| ABOUT THIS TASK |
Please set down every entry again exactly as it stands, without the pictures.

##### THE DATA #####

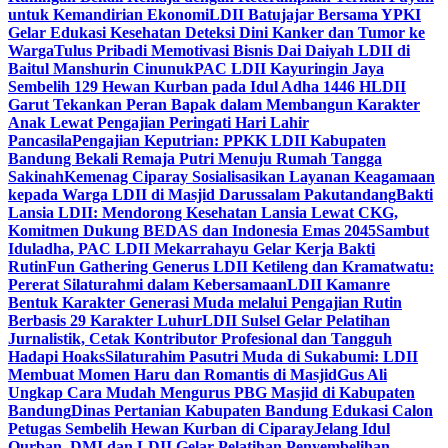
untuk Kemandirian Ekonomi
LDII Batujajar Bersama YPKI
Gelar Edukasi Kesehatan Deteksi Dini Kanker dan Tumor ke
Warga
Tulus Pribadi Memotivasi Bisnis Dai Daiyah LDII di
Baitul Manshurin Cinunuk
PAC LDII Kayuringin Jaya
Sembelih 129 Hewan Kurban pada Idul Adha 1446 H
LDII
Garut Tekankan Peran Bapak dalam Membangun Karakter
Anak Lewat Pengajian Peringati Hari Lahir
Pancasila
Pengajian Keputrian: PPKK LDII Kabupaten
Bandung Bekali Remaja Putri Menuju Rumah Tangga
Sakinah
Kemenag Ciparay Sosialisasikan Layanan Keagamaan
kepada Warga LDII di Masjid Darussalam Pakutandang
Bakti
Lansia LDII: Mendorong Kesehatan Lansia Lewat CKG,
Komitmen Dukung BEDAS dan Indonesia Emas 2045
Sambut
Iduladha, PAC LDII Mekarrahayu Gelar Kerja Bakti
Rutin
Fun Gathering Generus LDII Ketileng dan Kramatwatu:
Pererat Silaturahmi dalam Kebersamaan
LDII Kamanre
Bentuk Karakter Generasi Muda melalui Pengajian Rutin
Berbasis 29 Karakter Luhur
LDII Sulsel Gelar Pelatihan
Jurnalistik, Cetak Kontributor Profesional dan Tangguh
Hadapi Hoaks
Silaturahim Pasutri Muda di Sukabumi: LDII
Membuat Momen Haru dan Romantis di Masjid
Gus Ali
Ungkap Cara Mudah Mengurus PBG Masjid di Kabupaten
Bandung
Dinas Pertanian Kabupaten Bandung Edukasi Calon
Petugas Sembelih Hewan Kurban di Ciparay
Jelang Idul
Qurban, DMI dan LDII Gelar Pelatihan Penyembelihan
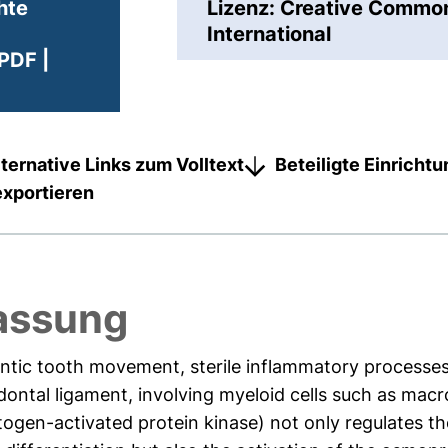
hte
Lizenz: Creative Comm
International
PDF |
lternative Links zum Volltext
Beteiligte Einricht
exportieren
assung
ntic tooth movement, sterile inflammatory processes
odontal ligament, involving myeloid cells such as mac
gen-activated protein kinase) not only regulates t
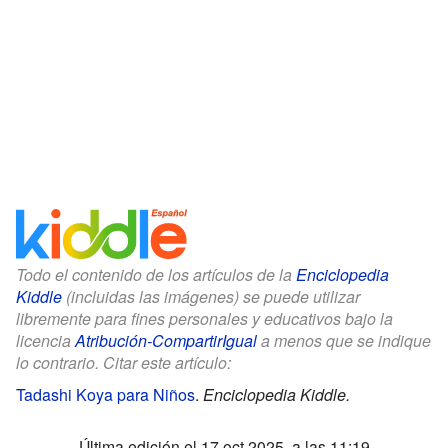
Todo el contenido de los artículos de la
Enciclopedia
Kiddle
(incluidas las imágenes) se puede utilizar
libremente para fines personales y educativos bajo la
licencia
Atribución-CompartirIgual
a menos que se indique
lo contrario. Citar este artículo:
Tadashi Koya para Niños
.
Enciclopedia Kiddle.
Última edición el 17 oct 2025, a las 11:19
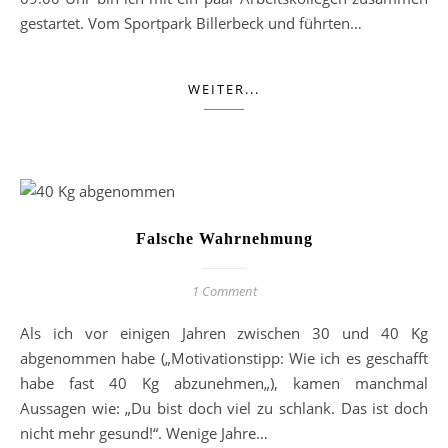
gestartet. Vom Sportpark Billerbeck und führten…
WEITER...
Falsche Wahrnehmung
1 Comment
Als ich vor einigen Jahren zwischen 30 und 40 Kg
abgenommen habe („Motivationstipp: Wie ich es geschafft
habe fast 40 Kg abzunehmen„), kamen manchmal
Aussagen wie: „Du bist doch viel zu schlank. Das ist doch
nicht mehr gesund!“. Wenige Jahre…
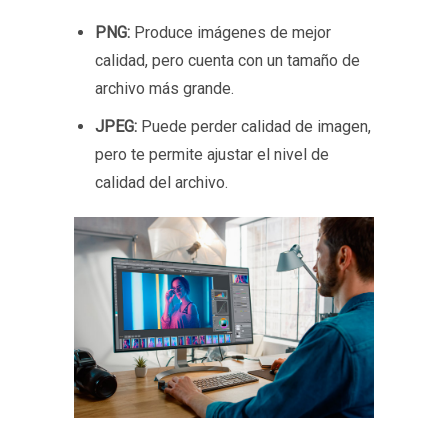
PNG:
Produce imágenes de mejor
calidad, pero cuenta con un tamaño de
archivo más grande.
JPEG:
Puede perder calidad de imagen,
pero te permite ajustar el nivel de
calidad del archivo.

#####

| THE COMPLETED TASK |
untuk Kemandirian Ekonomi
LDII Batujajar Bersama YPKI
Gelar Edukasi Kesehatan Deteksi Dini Kanker dan Tumor ke
Warga
Tulus Pribadi Memotivasi Bisnis Dai Daiyah LDII di
Baitul Manshurin Cinunuk
PAC LDII Kayuringin Jaya
Sembelih 129 Hewan Kurban pada Idul Adha 1446 H
LDII
Garut Tekankan Peran Bapak dalam Membangun Karakter
Anak Lewat Pengajian Peringati Hari Lahir
Pancasila
Pengajian Keputrian: PPKK LDII Kabupaten
Bandung Bekali Remaja Putri Menuju Rumah Tangga
Sakinah
Kemenag Ciparay Sosialisasikan Layanan Keagamaan
kepada Warga LDII di Masjid Darussalam Pakutandang
Bakti
Lansia LDII: Mendorong Kesehatan Lansia Lewat CKG,
Komitmen Dukung BEDAS dan Indonesia Emas 2045
Sambut
Iduladha, PAC LDII Mekarrahayu Gelar Kerja Bakti
Rutin
Fun Gathering Generus LDII Ketileng dan Kramatwatu:
Pererat Silaturahmi dalam Kebersamaan
LDII Kamanre
Bentuk Karakter Generasi Muda melalui Pengajian Rutin
Berbasis 29 Karakter Luhur
LDII Sulsel Gelar Pelatihan
Jurnalistik, Cetak Kontributor Profesional dan Tangguh
Hadapi Hoaks
Silaturahim Pasutri Muda di Sukabumi: LDII
Membuat Momen Haru dan Romantis di Masjid
Gus Ali
Ungkap Cara Mudah Mengurus PBG Masjid di Kabupaten
Bandung
Dinas Pertanian Kabupaten Bandung Edukasi Calon
Petugas Sembelih Hewan Kurban di Ciparay
Jelang Idul
Qurban, DMI dan LDII Gelar Pelatihan Penyembelihan
hte
Lizenz: Creative Comm
International
PDF |
lternative Links zum Volltext
Beteiligte Einricht
exportieren
assung
ntic tooth movement, sterile inflammatory processes
odontal ligament, involving myeloid cells such as mac
gen-activated protein kinase) not only regulates t
Todo el contenido de los artículos de la
Enciclopedia
Kiddle
(incluidas las imágenes) se puede utilizar
libremente para fines personales y educativos bajo la
licencia
Atribución-CompartirIgual
a menos que se indique
lo contrario. Citar este artículo:
Tadashi Koya para Niños
.
Enciclopedia Kiddle.
Última edición el 17 oct 2025, a las 11:19
gestartet. Vom Sportpark Billerbeck und führten…
WEITER...
Falsche Wahrnehmung
1 Comment
Als ich vor einigen Jahren zwischen 30 und 40 Kg
abgenommen habe („Motivationstipp: Wie ich es geschafft
habe fast 40 Kg abzunehmen„), kamen manchmal
Aussagen wie: „Du bist doch viel zu schlank. Das ist doch
nicht mehr gesund!“. Wenige Jahre…
PNG:
Produce imágenes de mejor
calidad, pero cuenta con un tamaño de
archivo más grande.
JPEG:
Puede perder calidad de imagen,
pero te permite ajustar el nivel de
calidad del archivo.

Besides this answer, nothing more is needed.